I've built up quite a good skill with the throwing axes and I'm quite good at them. With the still targets I'm alright and always get them in the chest or head which is obviously enough to kill someone. However for the moving targets, I only ever get their arms or legs so what I think I'll do is try and hit them when they're running, hit their arms or legs which would be enough to make them fall or stop running. Then throw at the non-moving target.
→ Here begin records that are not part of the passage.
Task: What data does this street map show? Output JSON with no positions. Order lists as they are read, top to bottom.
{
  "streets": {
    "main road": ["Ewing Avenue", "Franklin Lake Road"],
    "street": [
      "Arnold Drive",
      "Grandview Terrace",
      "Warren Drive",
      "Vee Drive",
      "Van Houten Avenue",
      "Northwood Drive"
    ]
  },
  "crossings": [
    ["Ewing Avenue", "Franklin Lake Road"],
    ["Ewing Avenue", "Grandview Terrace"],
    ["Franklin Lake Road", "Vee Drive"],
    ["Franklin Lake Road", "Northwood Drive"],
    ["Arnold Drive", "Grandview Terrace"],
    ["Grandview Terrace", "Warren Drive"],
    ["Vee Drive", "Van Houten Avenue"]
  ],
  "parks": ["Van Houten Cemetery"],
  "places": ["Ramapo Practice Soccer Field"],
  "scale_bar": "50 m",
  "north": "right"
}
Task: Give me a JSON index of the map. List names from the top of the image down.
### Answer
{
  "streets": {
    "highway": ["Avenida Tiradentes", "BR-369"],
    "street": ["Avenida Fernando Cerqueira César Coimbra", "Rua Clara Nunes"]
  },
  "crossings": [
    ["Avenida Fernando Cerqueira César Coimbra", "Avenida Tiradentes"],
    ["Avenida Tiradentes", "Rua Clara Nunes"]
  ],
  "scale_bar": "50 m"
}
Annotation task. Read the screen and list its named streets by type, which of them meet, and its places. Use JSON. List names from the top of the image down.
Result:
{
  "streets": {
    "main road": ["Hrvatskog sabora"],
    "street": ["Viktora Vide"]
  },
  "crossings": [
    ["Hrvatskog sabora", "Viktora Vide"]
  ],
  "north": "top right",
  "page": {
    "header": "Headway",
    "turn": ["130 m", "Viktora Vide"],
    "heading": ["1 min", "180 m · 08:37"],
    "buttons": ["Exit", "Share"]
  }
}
I just need to go into the cornucopia at the start and get a bag of axes. The game-makers asked us what our preferred weapon was and if they thought that it was our best weapon, they would put it in the cornucopia. I just hope they think I'm good enough and don't put the axes too far into the cornucopia. The cornucopia is always a deathtrap for tributes. If I was against careers I would definitely die getting the axes. The careers have trained for this their whole lives. I need to get an early night because I'm going in tomorrow and I'm going to try my hardest to win it. For my district, but mainly so I can see my beloved mother again. I can't leave her alone in this world like my father and brother who both died did to us.

Katniss Everdeen D12

I haven't been able to do much in the way of helping people. I built up a list in my head of who I was going to help but we're not allowed to see them. I've been looking at the girls but only one really stands out, an 18 year old called Zoe, she seems nice so can get sponsors if she gets through to the Capitol games however sponsors aren't allowed in these games. She is very good at hand to hand combat and accidentally seriously injured one of trainers by hacking a sword into their side. She was extremely sorry and hasn't stopped crying since. I dearly hope she doesn't cry when she kills people tomorrow. This makes her look vicious to the other contestants which is very good, intimidating others is what it's all about. Get inside their heads and you're already half the way to killing them.

On the boys side I like the look of that 16 year old called Blake Jenner. I think he shows some really promising characteristics. I need an early night. I'm absolutely shattered. Tomorrow will be a big day. Seeing all those kids die horrible deaths. I am definitely not looking forward to it.